Often quite handy: ready-made canned or bag soup. Don’t let it cook on the label. Why not? If I make soup myself, do I always let it go through?
On the Online Forum Reddit is stated A series of hilarious answersoften not neat enough to repeat here. It comes down to taste that you ‘cook’, vegetables that turn into pulp, sifting cream and a burnt mouth.
We email with manufacturer Zwanenberg, producer of soup brand Unox. “Cooking can lead to a taste loss and can influence the texture: ingredients become mushy,” is the answer. “And thicker lobbling soups are going to simmer, which causes a splash and combustion hazard.”
Bright. But you also continue to cook homemade soup? We call with NRC chef Janneke Vreugdenhil. “If I make soup myself, I will cook everything as short as possible,” she says, “which means that your ingredients add at different times. When the soup is ready, you should not cook it further, because then you will lose taste and texture.” As an example she mentions soup with vermicelli: you cook those strings until porridge if your cooked soup is cooked again.

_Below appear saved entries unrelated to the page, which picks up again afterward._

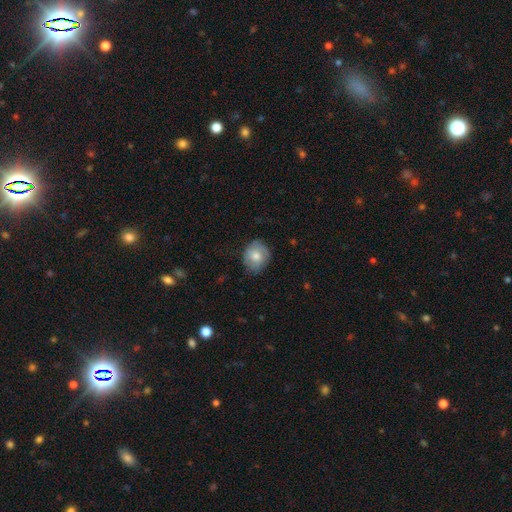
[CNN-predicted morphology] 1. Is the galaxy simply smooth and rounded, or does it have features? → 66% smooth, 27% featured or disk, 7% star or artifact.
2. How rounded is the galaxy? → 65% round, 34% in between, 1% cigar-shaped.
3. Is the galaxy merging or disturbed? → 72% none, 22% minor disturbance, 5% major disturbance, 1% merger.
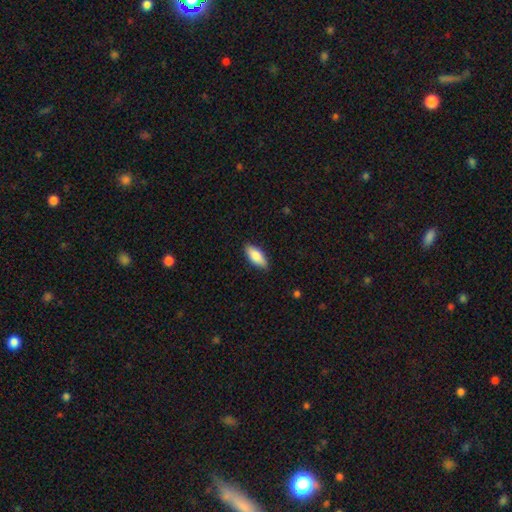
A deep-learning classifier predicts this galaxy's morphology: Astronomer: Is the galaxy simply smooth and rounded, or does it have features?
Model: smooth — 82%.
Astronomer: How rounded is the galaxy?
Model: in between — 82%.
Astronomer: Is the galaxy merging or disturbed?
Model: none — 86%.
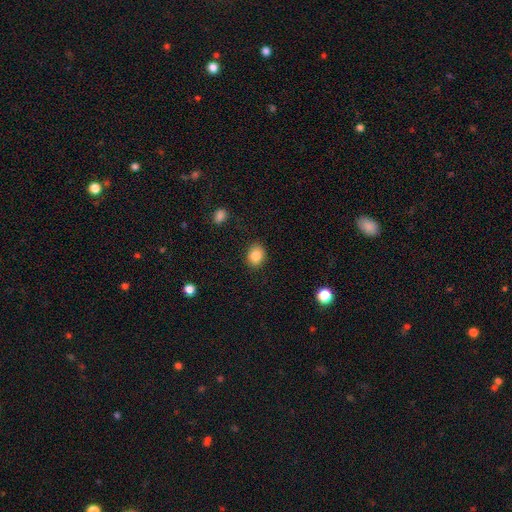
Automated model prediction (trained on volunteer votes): Morphology: type=smooth (85%); roundness=round (53%); merging=none (88%).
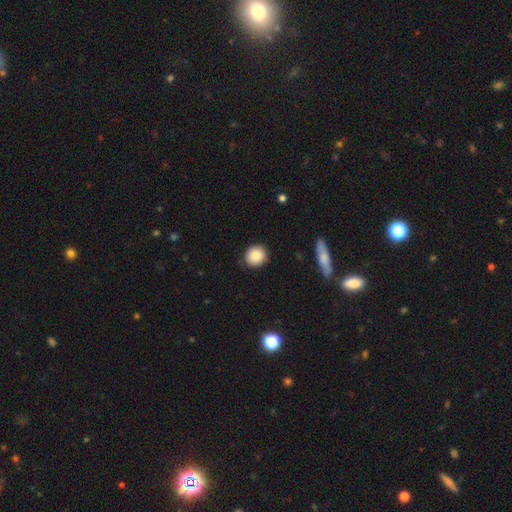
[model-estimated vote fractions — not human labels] Overall: smooth (88%). How rounded: round (79%). Merging: none (86%).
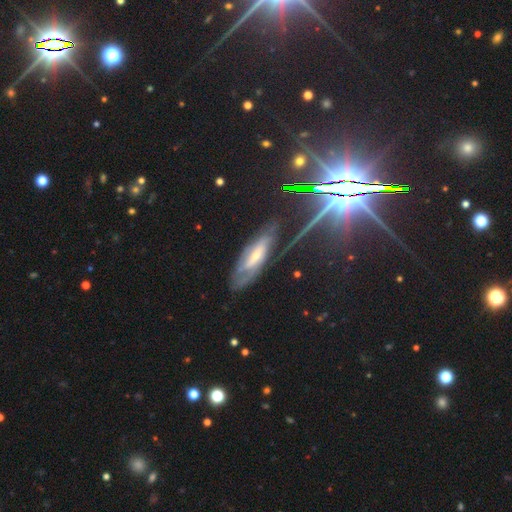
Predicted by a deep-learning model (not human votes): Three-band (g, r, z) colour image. It shows a featured or disk galaxy (62%). Merging: none (67%).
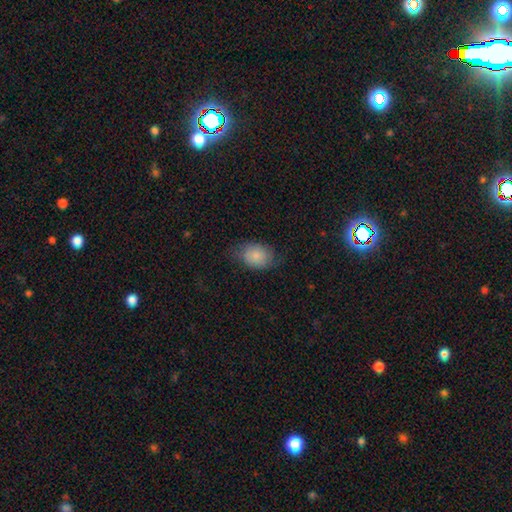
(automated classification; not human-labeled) Morphology: type=smooth (79%); roundness=in between (68%); merging=none (64%).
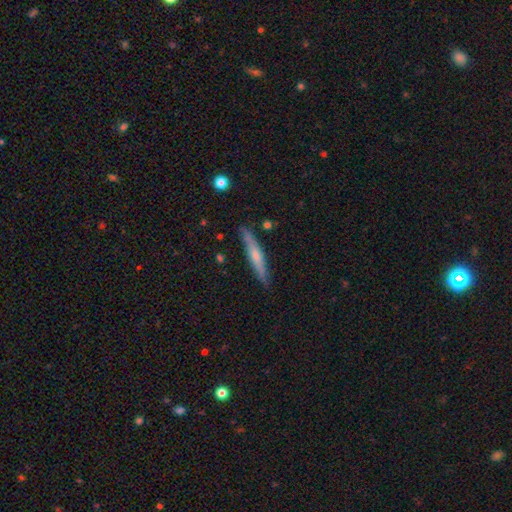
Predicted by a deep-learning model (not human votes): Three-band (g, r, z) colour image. It shows a smooth galaxy with no disk features (48%). Merging: none (86%).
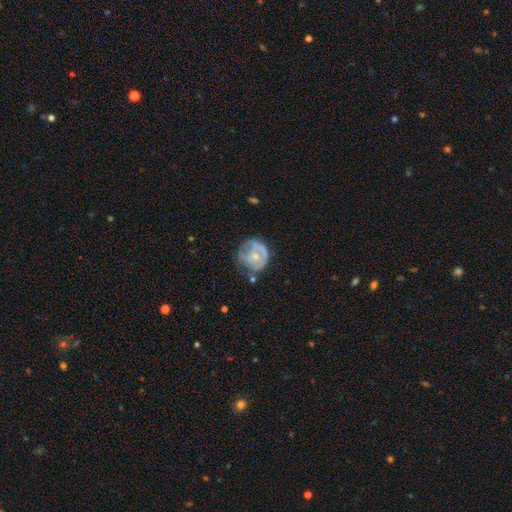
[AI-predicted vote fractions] Smooth or featured?
  - featured or disk: 58% *
  - smooth: 36%
  - star or artifact: 7%
Edge-on disk?
  - no: 98% *
  - yes: 2%
Bar?
  - no: 82% *
  - weak: 15%
  - strong: 3%
Spiral arms?
  - no: 52% *
  - yes: 48%
Bulge size?
  - small: 51% *
  - moderate: 41%
  - none: 5%
  - large: 2%
  - dominant: 1%
Merging?
  - none: 44% *
  - minor disturbance: 29%
  - major disturbance: 22%
  - merger: 5%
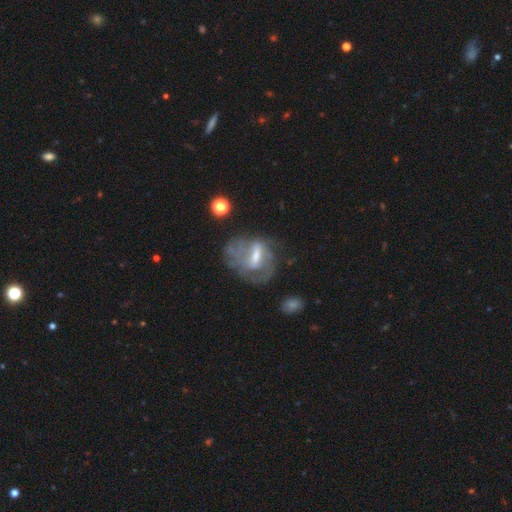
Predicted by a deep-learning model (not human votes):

But for the advanced soup chemistry, we have to call Chef Eke Mariën from the platform according to Vreugdenhil Cook with knowledgethat science embraces as a basis for tastier cooking. “Manufacturers deliver a fully controlled product: the soup is already cooked and safe, precisely tailored to taste, texture and binding,” he says. “Extra cooking does not add anything, but can lead to unwanted effects: starches and binders lose their strength and fleeting aromas.”
Cooking can change the properties of molecules: starch binds to water and becomes gelatinousor falls apart. That changes the structure of the soup. And proteins can solidify, which changes structure and taste. Also vitamins, especially C and B, break down. That vegetables become soft, because the pectin (a sugar molecule that holds the plant cells together) and hemicellulose (a component of the cell wall) fall apart at higher temperatures.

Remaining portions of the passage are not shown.